Quando o interesse psicológico predomina sobre a análise social, o viés moral acerca das limitações das personagens se torna mais sensível. Ao concentrar-se no desenvolvimento dramático de cada uma das três narrativas e na maneira como elas se entrecruzam através da protagonista Prabha, All We Imagine as Light se desvia das sombras do panfleto sociológico e é capaz de revelar algo substancial sobre a restrição da mulher na sociedade indiana, como um eco da sensação de solidão individual numa grande metrópole. As características particulares tornam-se estados de uma situação em comum.
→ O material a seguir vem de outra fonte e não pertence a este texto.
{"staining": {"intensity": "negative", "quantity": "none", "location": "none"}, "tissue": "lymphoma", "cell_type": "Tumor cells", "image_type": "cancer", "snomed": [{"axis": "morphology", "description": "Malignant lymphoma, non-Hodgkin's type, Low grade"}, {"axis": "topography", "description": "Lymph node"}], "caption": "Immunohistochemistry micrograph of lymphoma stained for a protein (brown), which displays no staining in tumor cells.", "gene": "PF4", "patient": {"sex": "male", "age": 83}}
Uma vez que passado, presente e futuro das prospecções femininas no estrato social indiano se equilibram em cena sem uniformizar os traços das personagens (um feito e tanto!), a solução para o escape das limitações estruturais é retornar às origens. Buscando por uma amplidão para além da claustrofobia urbana de Mumbai, All We Imagine as Light recai numa proto-sideração fluídica na natureza a la Apichatpong Weerasethakul, sem a mesma profundidade deste diretor.
Apesar da mudança de chave, a delicadeza de Payal Kapadia distingue sensação de emoção e se concentra na identificação junto ao interior das personagens sem maiores subterfúgios. Com isso, extrai beleza ao transformar seus desfechos em recomeços.